Mengucapkan salam dalam shalat dilakukan dua kali yaitu dengan menengok ke kanan dan ke kiri, sebagaimana dijelaskan dalam hadits Sa’ad bin Abi Waqqâsh dalam shahîh Muslim yang berbunyi :

كُنْتُ أَرَى رَسُولَ اللَّهِ صَلَّى اللَّهُ عَلَيْهِ وَسَلَّمَ يُسَلِّمُ عَنْ يَمِينِهِ وَعَنْ يَسَارِهِ حَتَّى أَرَى بَيَاضَ خَدِّهِ

Aku pernah melihat Rasûlullâh mengucapkan salam kearah kanan dan kearah kiri hingga aku melihat pipinya yang putih

Dalam riwayat Tirmidzi dari Abdullâh bin Mas’ûd  Radhiyallahu anhu berbunyi:

أَنَّهُ كَانَ يُسَلِّمُ عَنْ يَمِينِهِ وَعَنْ يَسَارِهِ السَّلَامُ عَلَيْكُمْ وَرَحْمَةُ اللَّهِ السَّلَامُ عَلَيْكُمْ وَرَحْمَةُ اللَّهِ

Beliau Shallallahu ‘alaihi wa sallam mengucapkan salam kearah kanan dan kekiri mengucapkan, ” Assalamu’alaikum warahmatullah, assalamu’alaikum warahmatullah.”

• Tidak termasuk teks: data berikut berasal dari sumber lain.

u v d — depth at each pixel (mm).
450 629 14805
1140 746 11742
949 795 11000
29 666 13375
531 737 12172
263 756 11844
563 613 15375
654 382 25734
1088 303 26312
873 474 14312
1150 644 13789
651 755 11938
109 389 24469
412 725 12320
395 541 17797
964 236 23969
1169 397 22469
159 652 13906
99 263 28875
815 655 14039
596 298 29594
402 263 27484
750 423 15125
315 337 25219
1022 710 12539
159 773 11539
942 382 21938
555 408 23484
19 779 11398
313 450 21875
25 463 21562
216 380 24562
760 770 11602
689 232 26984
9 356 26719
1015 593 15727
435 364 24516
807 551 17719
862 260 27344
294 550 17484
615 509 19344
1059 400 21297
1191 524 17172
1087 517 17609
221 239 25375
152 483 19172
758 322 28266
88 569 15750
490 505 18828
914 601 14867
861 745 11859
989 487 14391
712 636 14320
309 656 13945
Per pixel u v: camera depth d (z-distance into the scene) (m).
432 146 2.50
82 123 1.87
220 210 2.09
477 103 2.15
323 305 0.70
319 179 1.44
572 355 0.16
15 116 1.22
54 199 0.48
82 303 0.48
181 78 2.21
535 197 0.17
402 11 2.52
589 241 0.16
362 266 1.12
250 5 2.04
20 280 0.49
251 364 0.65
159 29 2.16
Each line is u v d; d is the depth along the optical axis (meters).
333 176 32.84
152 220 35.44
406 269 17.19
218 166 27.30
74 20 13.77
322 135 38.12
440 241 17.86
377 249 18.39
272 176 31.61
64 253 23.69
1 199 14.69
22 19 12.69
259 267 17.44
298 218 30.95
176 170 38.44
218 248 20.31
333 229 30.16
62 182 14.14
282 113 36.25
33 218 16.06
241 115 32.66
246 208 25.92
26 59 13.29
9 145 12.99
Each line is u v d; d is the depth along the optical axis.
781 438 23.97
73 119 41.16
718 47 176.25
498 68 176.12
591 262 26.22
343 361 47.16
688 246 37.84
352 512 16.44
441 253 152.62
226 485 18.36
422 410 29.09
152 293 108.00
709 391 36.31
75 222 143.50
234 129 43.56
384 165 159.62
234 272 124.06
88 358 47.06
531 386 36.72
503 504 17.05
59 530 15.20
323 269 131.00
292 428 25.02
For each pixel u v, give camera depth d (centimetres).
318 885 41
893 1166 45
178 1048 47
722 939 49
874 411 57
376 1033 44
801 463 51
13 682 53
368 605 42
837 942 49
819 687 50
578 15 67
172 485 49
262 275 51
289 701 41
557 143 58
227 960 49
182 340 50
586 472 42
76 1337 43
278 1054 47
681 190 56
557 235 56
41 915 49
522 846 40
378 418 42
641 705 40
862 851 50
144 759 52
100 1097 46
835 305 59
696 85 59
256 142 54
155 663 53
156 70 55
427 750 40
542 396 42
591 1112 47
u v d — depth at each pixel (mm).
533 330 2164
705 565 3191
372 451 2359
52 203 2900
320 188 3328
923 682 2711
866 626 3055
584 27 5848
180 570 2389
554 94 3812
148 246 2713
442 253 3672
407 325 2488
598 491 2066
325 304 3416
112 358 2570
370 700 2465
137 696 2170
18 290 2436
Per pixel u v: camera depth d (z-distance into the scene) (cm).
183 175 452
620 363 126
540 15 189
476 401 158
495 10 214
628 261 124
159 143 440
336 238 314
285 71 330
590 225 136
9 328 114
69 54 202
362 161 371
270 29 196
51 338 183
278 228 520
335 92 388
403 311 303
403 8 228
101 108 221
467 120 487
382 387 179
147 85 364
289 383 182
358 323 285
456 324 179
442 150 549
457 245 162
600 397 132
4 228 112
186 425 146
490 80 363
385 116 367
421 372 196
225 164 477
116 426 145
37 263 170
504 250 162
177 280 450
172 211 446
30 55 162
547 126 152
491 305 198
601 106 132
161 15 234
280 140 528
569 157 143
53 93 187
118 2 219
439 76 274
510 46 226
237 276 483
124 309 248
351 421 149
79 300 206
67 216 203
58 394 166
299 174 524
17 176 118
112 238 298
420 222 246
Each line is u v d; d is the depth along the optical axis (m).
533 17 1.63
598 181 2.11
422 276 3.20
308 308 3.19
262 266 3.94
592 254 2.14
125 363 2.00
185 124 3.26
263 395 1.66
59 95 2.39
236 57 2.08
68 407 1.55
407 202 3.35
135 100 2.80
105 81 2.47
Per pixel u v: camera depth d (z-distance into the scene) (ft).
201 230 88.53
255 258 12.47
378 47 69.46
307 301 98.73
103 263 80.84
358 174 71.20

Semua riwayat yang kami ketahui tentang praktik salam Nabi Shallallahu ‘alaihi wa sallam dalam shalat Beliau Shallallahu ‘alaihi wa sallam tidak ada yang menjelaskan dengan gamblang masalah thuma’ninah dalam salam, seperti yang saudara tanyakan. Sehingga bila seorang mengucapkan salam dengan menengok kekanan dan kekiri walaupun tidak berhenti, maka itu sah. Terlebih lagi kalau melihat yang disampaikan para Ulama bahwa salam yang merupakan rukun shalat adalah salam yang pertama, sedangkan yang kedua adalah sunat. Ibnul Mundzir rahimahullah menukilkan  ijma’ tentang sahnya shalat orang yang hanya mengucapkan salam satu kali.

Wallahu a’lam. 

KHUSYU DALAM SHALAT

Pertanyaan:

Apakah benar atau tidak bahwa shalat yang tidak khusyu secara sempurna, Allah tidak akan menerimanya?

Jawaban

Alhamdulillah.

seharusnya seseorang menunaikan shalat dengan khusyu saat shalat dan menghadirkan hati. Karena Allah Ta’ala berfirman:

 قَدْ أَفْلَحَ الْمُؤْمِنُونَ ١ الَّذِينَ هُمْ فِي صَلاتِهِمْ خَاشِعُونَ

“Sesungguhnya beruntunglah orang-orang yang beriman, (yaitu) orang-orang yang khusyu dalam shalatnya”  [Al-Mukminun/23: 1-2]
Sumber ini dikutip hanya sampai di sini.